Monday, September 19, 2005

Me Rusty

I ran an episode of Buffy yesterday, and it didn’t go as I would have liked.  I started with a bad call to wait for a new player who was late.  I decided to wait because it would have been a stretch to insert her character mid-stream and I couldn’t think of a graceful way to do it, but in hindsight the waiting cost me.  I could feel the energy of the room dissipate as the minutes dragged on.  

To make room for the new player, I temporarily removed Jacqueline, my main NPC, from the episode.  Big mistake.  Without her, I had no way to control the pacing of the episode.  When things got bogged, and they did, I had nothing, and wasn’t fleet on my feet enough to come up with another solution.

Then I allowed the first act to go on too long.  The late start threw me off my normal timetable.  With Act One taking an eternity, I of course screwed myself for time on the remaining acts.
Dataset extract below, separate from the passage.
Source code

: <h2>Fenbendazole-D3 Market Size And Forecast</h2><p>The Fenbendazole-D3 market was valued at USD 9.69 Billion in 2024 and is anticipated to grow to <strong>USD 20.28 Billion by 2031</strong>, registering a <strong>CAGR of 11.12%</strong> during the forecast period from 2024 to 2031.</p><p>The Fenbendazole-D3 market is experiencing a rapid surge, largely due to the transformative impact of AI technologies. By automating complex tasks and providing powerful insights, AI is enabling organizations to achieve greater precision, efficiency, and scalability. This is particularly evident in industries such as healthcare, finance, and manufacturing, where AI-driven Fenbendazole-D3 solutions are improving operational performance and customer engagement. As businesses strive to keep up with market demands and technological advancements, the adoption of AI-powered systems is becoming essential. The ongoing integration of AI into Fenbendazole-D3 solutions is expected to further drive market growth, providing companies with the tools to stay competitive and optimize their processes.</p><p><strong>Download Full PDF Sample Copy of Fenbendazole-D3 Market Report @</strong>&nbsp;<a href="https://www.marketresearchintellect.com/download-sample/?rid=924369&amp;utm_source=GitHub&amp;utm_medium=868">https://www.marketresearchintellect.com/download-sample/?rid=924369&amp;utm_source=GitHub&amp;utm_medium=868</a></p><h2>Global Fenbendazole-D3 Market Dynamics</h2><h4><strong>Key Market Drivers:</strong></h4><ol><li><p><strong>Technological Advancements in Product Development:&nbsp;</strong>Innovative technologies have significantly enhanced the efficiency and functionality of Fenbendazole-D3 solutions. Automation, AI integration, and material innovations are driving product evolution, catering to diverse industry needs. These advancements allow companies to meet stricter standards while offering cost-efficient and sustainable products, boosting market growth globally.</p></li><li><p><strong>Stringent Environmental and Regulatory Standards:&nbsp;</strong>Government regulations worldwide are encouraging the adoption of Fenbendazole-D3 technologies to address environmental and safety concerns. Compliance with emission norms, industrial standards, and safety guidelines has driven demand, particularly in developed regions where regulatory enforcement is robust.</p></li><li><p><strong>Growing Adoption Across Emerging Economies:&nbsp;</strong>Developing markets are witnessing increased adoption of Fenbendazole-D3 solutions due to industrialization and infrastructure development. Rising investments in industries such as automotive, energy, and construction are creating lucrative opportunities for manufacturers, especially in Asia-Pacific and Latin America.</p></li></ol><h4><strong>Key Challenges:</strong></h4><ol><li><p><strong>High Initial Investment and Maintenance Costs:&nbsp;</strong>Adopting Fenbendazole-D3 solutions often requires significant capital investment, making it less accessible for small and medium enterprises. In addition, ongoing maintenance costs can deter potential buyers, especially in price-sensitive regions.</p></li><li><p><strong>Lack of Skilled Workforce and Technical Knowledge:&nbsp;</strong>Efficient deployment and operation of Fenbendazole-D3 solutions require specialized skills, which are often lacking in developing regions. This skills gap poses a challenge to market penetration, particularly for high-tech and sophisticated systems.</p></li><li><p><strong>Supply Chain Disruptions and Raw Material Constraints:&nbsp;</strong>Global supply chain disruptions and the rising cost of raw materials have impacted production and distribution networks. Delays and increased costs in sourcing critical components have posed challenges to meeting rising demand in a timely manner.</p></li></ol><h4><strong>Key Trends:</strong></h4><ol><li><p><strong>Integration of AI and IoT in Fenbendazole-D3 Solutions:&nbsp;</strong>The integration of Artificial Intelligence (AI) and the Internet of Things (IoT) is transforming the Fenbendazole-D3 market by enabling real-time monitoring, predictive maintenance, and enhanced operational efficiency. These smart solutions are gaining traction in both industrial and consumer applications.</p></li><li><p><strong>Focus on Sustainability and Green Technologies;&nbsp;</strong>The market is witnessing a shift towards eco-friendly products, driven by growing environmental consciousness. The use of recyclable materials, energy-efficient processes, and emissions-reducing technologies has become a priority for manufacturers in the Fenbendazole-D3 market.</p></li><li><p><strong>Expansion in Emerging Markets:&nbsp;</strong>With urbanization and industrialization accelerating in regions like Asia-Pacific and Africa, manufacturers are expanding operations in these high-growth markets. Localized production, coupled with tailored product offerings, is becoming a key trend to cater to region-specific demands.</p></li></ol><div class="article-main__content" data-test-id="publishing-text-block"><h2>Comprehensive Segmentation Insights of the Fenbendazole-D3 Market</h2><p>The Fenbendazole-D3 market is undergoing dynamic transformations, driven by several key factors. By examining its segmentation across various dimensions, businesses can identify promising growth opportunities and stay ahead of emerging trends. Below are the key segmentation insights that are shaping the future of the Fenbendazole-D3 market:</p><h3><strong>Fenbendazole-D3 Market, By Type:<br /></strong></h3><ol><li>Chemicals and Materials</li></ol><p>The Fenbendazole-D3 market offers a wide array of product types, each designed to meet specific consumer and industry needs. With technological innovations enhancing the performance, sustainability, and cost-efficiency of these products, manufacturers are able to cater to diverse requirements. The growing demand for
Next on the list was my inability to control the off camera comments of a hyper player.  I made my usual “your character isn’t here” remarks, and even threw in a “no distracting the other actors” but that wasn’t enough to get the job done.  Thanks to the unwanted chatter, other characters who were on camera were distracted or lost the spotlight.  

Can you tell that I feel shitty about this?

So, what am I going to do about it?  I start as close to on-time as possible.  Either leave Jacqueline in or create a backup character who I can use should she be unavailable.  Keep closer tabs on whether an act is running over time.  Talk before the next session to certain player and ask for his help in keeping it quiet on the set, and stress at the beginning of the next couple of sessions that characters who are off camera are not to be heard as it’s not fair to others.

That should help.  But I still wish I had a time machine.